[TASK DESCRIPTION]: Which lines in the data contain the word "promoção"? Please copy each of them.

[DATASET EXTRACT]:
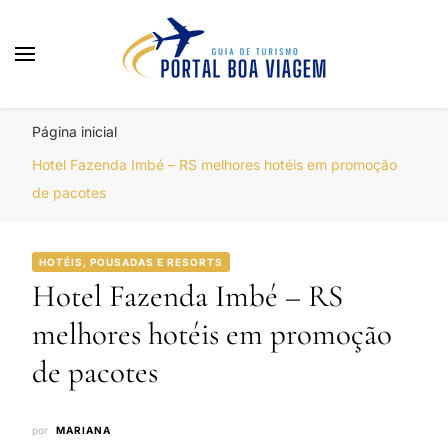
Portal Boa Viagem
Hotéis, Passagens e Promoções
Página inicial
Hotel Fazenda Imbé – RS melhores hotéis em promoção
de pacotes
HOTÉIS, POUSADAS E RESORTS
Hotel Fazenda Imbé – RS
melhores hotéis em promoção
de pacotes
por
MARIANA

[WRITTEN SOLUTION]:
Hotel Fazenda Imbé – RS melhores hotéis em promoção
melhores hotéis em promoção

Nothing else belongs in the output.